What good is a degree?

Another article published, suggesting that since recent graduates are earning less than their predecessors, and many are employed in jobs that do not require graduate skills, that the value of a degree is somehow called into question. This makes me sad.

I have always found it hard to sympathise with the purely instrumental argument around education – at whatever stage. Do we think we are purely educating our future generations for the benefit of as yet unknown future employers? I would hate to think that – that the entire purpose of years spent studying in the sciences, social sciences and humanities was simply so that someone could write a better memo, chair a better meeting, or turn in a better argued and referenced marketing plan. What a hollow world results from that conclusion.

Of course some degrees are professional and vocational and comprise the body of knowledge required to be a doctor, teacher or engineer, among many other professions. This we know.

But education is vastly more than that. G K Chesterton memorably described it as, “simply the soul of a society passed from one generation to the next.”

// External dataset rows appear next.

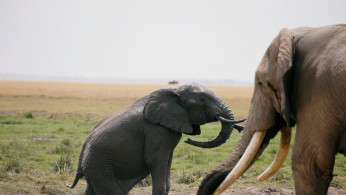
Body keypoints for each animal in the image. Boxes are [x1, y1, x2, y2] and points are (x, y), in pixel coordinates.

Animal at [65, 83, 243, 195]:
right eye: (202, 101)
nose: (240, 127)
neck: (174, 90)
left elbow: (167, 163)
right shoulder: (155, 130)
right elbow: (155, 160)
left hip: (96, 168)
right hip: (100, 166)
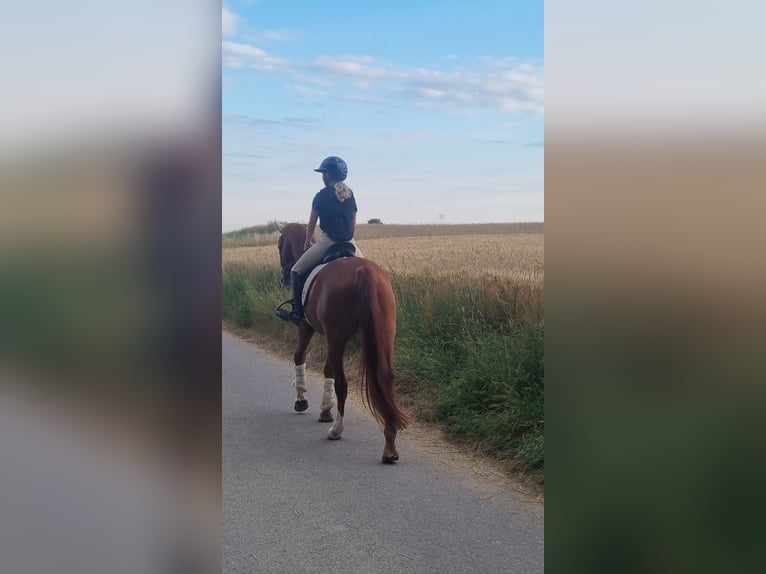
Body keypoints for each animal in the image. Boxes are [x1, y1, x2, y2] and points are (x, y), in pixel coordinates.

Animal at [276, 222, 409, 463]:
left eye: (280, 243)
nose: (284, 277)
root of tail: (363, 272)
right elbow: (327, 369)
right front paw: (325, 409)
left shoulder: (305, 326)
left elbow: (300, 357)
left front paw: (302, 401)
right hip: (384, 336)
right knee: (385, 379)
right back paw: (390, 446)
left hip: (336, 337)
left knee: (342, 383)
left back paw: (336, 430)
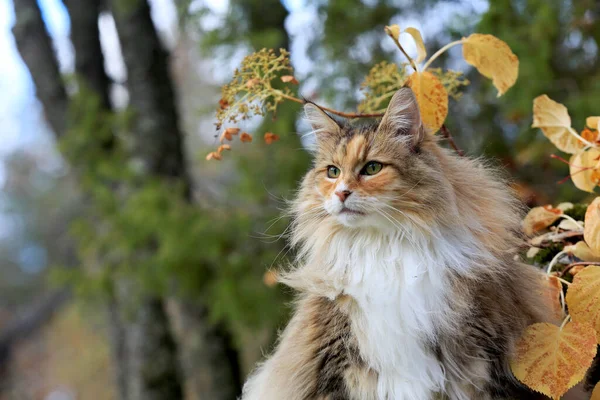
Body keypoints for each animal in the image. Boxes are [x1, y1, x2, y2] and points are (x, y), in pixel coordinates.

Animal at [243, 88, 592, 400]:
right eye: (332, 172)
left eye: (371, 168)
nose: (340, 193)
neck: (384, 249)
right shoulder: (333, 367)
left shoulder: (485, 364)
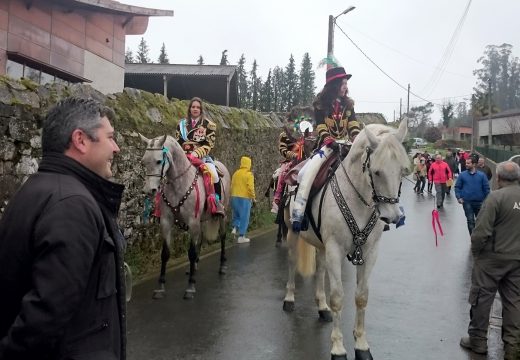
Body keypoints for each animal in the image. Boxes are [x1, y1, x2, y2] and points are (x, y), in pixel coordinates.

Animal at [139, 134, 231, 300]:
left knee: (222, 237)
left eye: (159, 161)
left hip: (222, 215)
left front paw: (190, 287)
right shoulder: (166, 222)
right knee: (200, 239)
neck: (178, 184)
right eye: (143, 162)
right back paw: (194, 267)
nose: (149, 190)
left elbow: (191, 253)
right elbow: (165, 253)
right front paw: (160, 286)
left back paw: (222, 265)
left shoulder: (192, 222)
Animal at [284, 119, 410, 358]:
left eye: (402, 170)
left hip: (322, 245)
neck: (359, 200)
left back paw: (321, 307)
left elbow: (361, 296)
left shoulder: (369, 252)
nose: (392, 216)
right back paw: (289, 299)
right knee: (293, 262)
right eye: (376, 172)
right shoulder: (335, 249)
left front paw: (361, 345)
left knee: (320, 268)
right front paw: (338, 348)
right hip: (293, 232)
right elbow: (337, 297)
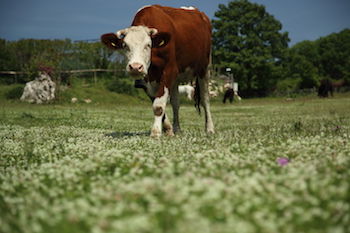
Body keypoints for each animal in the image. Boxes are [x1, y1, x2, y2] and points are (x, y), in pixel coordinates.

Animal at [102, 4, 213, 137]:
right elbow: (158, 104)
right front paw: (168, 129)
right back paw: (177, 129)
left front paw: (156, 132)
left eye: (148, 45)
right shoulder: (145, 82)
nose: (135, 67)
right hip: (176, 80)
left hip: (205, 69)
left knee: (205, 100)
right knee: (176, 103)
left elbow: (159, 105)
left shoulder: (169, 71)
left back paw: (209, 128)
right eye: (124, 45)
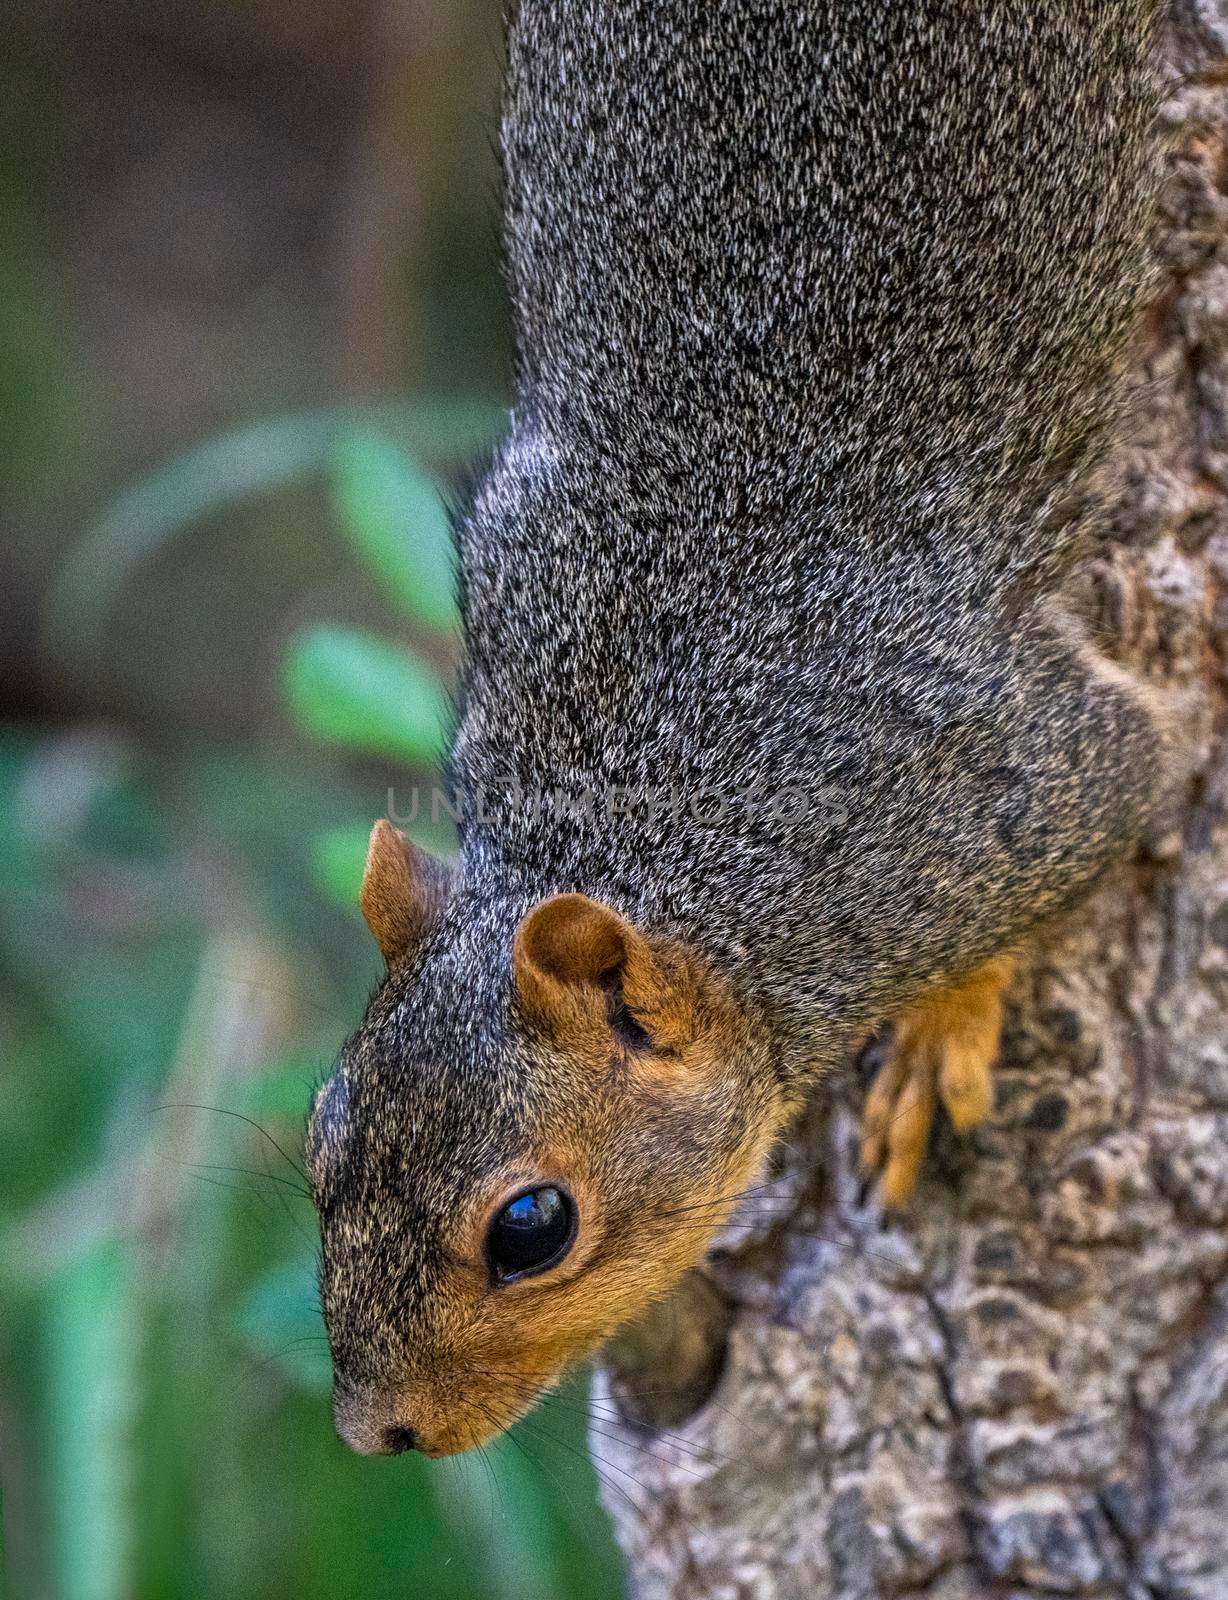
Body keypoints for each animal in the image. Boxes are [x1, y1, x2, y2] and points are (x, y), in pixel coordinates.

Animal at [303, 0, 1170, 1459]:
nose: (374, 1433)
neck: (644, 799)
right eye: (322, 1139)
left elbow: (1133, 786)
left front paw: (938, 1037)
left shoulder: (1015, 792)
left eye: (530, 1229)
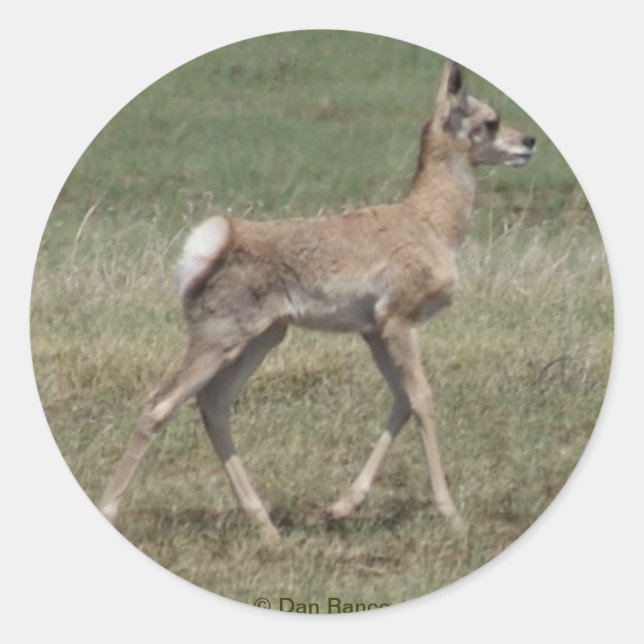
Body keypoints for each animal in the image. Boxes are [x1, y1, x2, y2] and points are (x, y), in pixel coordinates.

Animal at [99, 61, 535, 541]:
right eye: (490, 120)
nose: (529, 141)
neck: (425, 219)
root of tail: (226, 241)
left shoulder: (374, 332)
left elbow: (401, 399)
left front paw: (342, 506)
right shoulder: (399, 323)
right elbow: (421, 399)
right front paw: (451, 514)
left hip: (262, 340)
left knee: (213, 405)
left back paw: (267, 527)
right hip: (218, 341)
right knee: (158, 405)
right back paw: (110, 509)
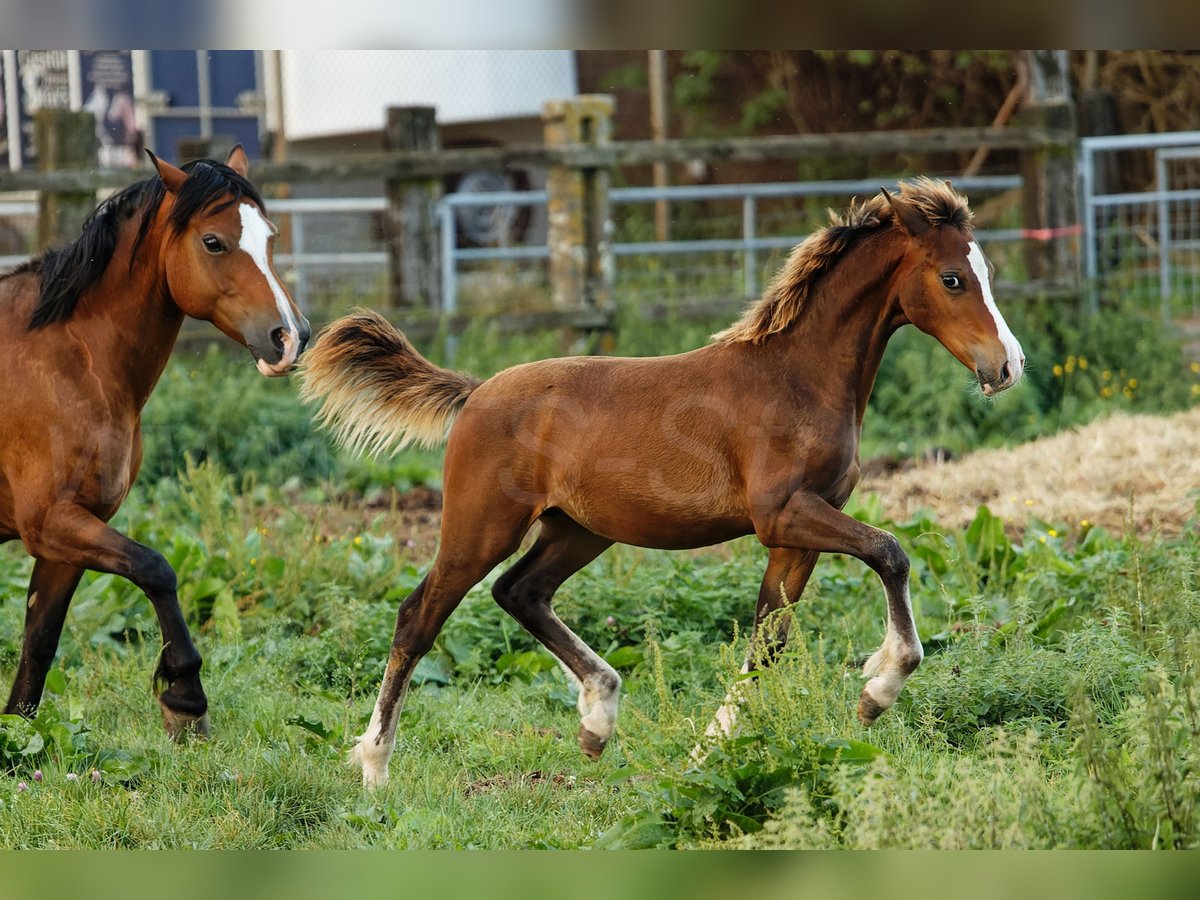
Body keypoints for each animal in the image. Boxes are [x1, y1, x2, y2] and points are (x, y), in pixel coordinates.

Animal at [1, 146, 309, 739]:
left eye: (271, 235)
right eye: (213, 241)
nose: (291, 337)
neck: (68, 356)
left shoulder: (68, 534)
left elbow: (38, 646)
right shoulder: (51, 522)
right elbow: (156, 568)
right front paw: (185, 697)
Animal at [300, 177, 1022, 787]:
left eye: (986, 273)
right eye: (953, 278)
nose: (1007, 366)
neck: (796, 378)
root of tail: (476, 394)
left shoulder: (796, 534)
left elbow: (767, 642)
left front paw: (710, 751)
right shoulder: (783, 514)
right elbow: (890, 552)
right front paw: (879, 689)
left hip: (579, 530)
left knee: (520, 592)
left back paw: (597, 719)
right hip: (482, 526)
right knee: (419, 615)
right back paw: (375, 767)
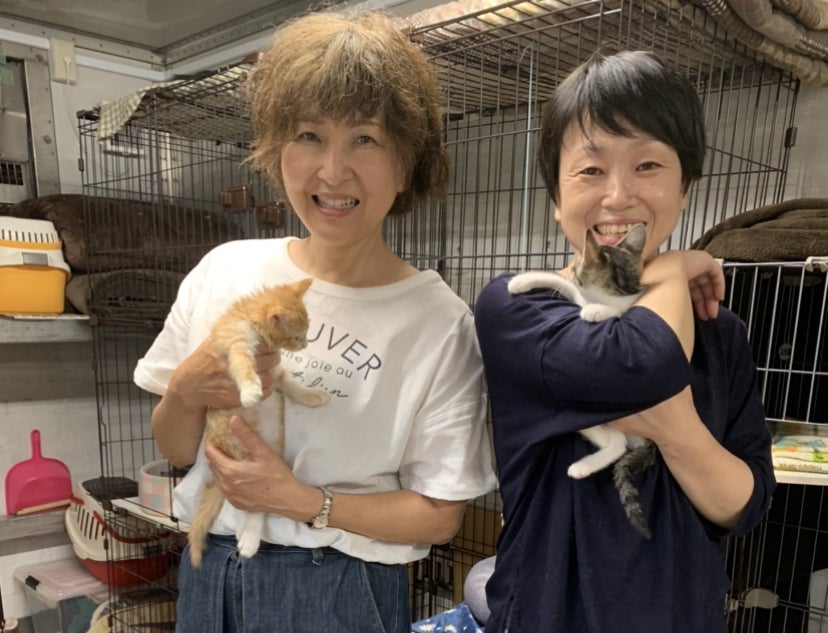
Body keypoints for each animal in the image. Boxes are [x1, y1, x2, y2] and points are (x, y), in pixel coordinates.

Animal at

If we take such an instrumental view, what then is our society’s soul? It would look to me like the misshapen, pitiful remnant of Voldemort left on the platform of the imaginary King’s Cross station at the end of the Harry Potter stories, for which Dumbledore sorrowfully says nothing more can be done. A soul without wonder, without curiosity and without love – in this case the love of knowledge and learning that is our true human heritage and birthright.

If anything distinguishes us as human beings it is not our better mating or survival strategies compared to other species. It is that, as far as we currently know, we are alone in the animal kingdom in our quest to know and understand our universe – both outer and inner – and pass that knowledge and understanding on. It is a fundamental human heritage, and to my mind a fundamental human right that we should all have the opportunity to access that treasure of learning and questioning.

Yes, we need physical food and shelter and basic security. But we also need mental food, safe places for wherever inquiry may lead, and the opportunity to be amazed, awed and moved by art, by science and by the intricacy and contradictoriness of our own natures as social beings.

That is the true value of a degree. As a society we should be prepared to invest in all levels of education, not for any sense of immediate financial return, but for the return to our society’s soul – however you may care to define it. And it should be open to all and any who can benefit from it.